Data records:
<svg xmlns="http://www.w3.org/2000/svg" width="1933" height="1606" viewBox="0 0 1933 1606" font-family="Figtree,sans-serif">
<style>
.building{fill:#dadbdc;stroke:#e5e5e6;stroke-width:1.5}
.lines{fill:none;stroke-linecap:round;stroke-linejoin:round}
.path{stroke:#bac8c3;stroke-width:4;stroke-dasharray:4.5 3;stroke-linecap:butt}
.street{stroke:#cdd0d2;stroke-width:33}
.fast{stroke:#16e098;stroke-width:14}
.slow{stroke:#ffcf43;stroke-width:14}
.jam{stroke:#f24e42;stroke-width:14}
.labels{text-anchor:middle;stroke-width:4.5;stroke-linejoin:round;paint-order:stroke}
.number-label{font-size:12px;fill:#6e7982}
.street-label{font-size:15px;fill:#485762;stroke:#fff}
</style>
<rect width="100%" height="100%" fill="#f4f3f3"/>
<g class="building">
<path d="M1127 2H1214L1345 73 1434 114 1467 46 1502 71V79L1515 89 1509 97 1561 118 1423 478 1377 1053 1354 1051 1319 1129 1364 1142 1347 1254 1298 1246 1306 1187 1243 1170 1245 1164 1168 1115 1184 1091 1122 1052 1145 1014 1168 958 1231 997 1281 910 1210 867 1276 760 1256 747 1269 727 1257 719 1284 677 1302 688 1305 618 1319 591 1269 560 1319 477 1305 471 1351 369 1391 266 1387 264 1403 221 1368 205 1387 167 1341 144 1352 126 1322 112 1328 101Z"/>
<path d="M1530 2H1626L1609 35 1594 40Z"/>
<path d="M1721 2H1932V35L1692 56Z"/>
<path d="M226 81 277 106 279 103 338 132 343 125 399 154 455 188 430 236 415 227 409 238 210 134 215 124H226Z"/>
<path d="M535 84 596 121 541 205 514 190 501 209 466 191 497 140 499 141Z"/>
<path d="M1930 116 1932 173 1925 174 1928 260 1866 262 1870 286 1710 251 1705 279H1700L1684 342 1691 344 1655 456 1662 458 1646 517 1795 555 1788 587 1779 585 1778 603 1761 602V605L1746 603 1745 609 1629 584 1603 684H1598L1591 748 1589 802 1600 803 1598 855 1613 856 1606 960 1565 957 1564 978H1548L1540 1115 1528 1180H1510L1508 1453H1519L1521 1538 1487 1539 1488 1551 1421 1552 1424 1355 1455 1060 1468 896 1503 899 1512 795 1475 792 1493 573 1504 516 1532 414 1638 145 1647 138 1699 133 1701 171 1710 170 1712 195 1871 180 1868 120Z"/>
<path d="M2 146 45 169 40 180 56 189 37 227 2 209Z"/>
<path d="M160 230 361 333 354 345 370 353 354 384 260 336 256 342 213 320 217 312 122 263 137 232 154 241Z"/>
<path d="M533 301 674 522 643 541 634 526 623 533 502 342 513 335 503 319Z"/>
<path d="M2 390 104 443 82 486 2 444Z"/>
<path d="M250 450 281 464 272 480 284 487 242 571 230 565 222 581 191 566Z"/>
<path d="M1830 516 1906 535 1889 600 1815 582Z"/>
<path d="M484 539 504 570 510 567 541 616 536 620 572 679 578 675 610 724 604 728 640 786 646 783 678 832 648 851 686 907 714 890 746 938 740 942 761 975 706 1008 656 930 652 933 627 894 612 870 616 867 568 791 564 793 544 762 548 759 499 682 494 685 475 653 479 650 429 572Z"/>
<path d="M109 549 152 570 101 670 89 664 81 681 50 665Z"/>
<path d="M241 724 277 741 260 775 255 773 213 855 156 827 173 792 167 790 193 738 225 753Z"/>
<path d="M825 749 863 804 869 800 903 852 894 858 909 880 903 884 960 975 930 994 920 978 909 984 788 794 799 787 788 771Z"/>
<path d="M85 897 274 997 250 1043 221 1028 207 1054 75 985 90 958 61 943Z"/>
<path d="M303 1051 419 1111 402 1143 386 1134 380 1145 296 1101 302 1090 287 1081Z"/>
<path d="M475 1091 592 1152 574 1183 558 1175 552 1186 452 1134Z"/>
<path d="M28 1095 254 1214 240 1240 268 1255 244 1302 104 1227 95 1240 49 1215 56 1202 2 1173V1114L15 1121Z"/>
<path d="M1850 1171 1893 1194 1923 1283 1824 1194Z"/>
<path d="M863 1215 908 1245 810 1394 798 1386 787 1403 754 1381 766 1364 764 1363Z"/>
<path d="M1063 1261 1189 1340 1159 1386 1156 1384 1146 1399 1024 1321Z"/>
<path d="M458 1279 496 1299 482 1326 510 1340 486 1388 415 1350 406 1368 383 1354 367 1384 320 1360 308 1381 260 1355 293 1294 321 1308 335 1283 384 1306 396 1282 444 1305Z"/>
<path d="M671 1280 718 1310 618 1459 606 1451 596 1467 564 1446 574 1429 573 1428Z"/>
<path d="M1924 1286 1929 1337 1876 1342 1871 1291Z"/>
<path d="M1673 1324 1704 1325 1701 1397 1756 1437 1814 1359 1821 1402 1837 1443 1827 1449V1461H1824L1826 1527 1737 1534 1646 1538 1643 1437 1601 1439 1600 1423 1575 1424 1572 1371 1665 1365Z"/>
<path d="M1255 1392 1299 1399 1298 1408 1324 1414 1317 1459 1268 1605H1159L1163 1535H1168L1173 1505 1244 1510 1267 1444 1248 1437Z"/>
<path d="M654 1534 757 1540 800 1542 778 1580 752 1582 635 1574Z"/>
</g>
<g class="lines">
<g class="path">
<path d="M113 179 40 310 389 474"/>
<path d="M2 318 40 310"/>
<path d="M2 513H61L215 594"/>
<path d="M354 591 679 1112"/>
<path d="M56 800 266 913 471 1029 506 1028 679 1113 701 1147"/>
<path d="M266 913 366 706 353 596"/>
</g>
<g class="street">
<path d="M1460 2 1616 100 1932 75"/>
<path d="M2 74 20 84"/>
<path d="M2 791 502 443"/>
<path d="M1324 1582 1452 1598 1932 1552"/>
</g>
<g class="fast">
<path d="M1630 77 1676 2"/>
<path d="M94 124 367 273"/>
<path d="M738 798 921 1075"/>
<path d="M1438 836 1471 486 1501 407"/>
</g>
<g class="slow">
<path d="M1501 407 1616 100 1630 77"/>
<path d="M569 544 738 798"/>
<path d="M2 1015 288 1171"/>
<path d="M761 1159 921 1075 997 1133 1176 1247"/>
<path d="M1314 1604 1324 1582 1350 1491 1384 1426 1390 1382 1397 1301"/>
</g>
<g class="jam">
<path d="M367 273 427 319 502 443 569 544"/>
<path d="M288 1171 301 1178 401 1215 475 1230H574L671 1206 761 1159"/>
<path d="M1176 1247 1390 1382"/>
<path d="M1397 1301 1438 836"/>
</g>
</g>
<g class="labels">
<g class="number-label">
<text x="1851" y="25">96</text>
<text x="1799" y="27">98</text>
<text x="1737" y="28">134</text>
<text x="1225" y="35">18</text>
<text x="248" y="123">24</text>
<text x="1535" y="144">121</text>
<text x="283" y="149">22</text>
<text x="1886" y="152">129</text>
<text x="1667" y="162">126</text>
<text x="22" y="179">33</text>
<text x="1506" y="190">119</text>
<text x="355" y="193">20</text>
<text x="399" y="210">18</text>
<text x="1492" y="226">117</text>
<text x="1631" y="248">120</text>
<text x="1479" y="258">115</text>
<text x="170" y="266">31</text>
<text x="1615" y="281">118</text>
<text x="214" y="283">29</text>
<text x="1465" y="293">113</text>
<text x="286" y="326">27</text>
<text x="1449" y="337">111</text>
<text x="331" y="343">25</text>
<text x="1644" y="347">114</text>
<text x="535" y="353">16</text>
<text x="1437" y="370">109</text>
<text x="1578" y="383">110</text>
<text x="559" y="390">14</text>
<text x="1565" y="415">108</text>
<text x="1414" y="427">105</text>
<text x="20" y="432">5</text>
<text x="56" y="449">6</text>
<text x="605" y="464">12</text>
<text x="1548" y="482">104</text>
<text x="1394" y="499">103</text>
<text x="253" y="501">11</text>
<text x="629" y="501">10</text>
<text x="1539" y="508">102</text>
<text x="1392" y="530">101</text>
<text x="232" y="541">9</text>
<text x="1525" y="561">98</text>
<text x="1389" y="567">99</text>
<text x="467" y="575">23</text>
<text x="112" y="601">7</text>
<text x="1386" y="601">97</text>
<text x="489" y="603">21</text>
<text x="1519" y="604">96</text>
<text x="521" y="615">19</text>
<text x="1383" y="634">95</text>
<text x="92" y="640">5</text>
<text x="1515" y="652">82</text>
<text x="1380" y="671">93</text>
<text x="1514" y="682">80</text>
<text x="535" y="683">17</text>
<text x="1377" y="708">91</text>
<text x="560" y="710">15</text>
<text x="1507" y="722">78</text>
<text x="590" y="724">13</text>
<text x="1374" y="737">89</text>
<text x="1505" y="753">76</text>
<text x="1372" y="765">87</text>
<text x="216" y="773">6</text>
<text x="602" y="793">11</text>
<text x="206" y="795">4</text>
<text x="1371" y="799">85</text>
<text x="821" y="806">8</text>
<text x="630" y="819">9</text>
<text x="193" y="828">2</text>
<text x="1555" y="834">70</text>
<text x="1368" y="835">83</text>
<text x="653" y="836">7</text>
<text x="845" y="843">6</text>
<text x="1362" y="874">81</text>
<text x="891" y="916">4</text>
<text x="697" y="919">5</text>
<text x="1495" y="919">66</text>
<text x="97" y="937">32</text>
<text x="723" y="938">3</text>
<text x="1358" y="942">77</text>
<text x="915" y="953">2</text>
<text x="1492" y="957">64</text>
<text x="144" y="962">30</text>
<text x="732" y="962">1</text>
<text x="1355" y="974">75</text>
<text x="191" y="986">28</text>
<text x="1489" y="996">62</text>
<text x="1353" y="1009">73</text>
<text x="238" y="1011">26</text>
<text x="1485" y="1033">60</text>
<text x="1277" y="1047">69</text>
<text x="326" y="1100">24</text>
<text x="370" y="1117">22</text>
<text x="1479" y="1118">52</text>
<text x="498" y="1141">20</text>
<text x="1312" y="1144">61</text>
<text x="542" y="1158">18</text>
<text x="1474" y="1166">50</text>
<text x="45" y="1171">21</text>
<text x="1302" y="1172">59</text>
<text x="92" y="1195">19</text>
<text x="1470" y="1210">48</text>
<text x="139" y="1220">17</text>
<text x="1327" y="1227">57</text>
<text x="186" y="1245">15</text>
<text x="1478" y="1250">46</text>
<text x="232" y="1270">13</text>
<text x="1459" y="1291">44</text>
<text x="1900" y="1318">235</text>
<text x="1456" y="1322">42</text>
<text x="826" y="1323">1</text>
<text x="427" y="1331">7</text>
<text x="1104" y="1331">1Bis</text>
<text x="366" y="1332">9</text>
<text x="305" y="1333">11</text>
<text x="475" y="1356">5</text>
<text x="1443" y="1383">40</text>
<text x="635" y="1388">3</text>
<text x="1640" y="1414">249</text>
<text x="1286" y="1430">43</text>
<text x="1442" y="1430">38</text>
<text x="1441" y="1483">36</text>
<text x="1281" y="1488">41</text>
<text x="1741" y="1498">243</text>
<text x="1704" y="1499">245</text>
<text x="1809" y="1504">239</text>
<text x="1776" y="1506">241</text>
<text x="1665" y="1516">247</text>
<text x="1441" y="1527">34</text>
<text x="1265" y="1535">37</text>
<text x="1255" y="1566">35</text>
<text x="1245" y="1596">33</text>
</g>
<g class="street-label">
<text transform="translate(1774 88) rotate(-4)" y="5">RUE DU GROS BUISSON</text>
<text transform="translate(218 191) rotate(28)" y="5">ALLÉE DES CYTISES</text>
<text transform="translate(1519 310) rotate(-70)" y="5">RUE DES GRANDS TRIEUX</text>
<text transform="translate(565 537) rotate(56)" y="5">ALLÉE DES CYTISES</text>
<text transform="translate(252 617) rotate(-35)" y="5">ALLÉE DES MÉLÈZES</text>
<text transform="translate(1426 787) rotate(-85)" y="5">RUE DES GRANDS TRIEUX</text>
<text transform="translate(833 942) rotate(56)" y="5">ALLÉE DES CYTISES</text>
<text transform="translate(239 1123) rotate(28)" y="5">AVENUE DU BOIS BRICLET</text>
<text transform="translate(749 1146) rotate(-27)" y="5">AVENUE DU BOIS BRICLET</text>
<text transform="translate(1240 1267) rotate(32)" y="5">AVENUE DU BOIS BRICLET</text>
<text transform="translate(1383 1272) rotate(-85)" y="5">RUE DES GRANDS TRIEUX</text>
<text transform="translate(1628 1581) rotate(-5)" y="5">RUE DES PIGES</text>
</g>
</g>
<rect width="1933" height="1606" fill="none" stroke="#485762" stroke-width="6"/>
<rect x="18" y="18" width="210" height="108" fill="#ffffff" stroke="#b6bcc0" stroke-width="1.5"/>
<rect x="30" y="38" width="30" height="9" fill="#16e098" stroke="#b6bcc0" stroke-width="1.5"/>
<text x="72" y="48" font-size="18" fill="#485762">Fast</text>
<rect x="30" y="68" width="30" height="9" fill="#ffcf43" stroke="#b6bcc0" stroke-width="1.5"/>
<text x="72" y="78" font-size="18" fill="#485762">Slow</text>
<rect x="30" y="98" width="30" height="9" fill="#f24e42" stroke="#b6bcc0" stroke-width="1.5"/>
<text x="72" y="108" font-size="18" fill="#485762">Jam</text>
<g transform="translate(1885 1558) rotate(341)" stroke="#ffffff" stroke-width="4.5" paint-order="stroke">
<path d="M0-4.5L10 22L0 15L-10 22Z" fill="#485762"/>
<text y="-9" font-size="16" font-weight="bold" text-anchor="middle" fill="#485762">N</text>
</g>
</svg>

Exercise details: Report how many lines in the records above contain the word "linejoin", giving only the number.

Task output: 2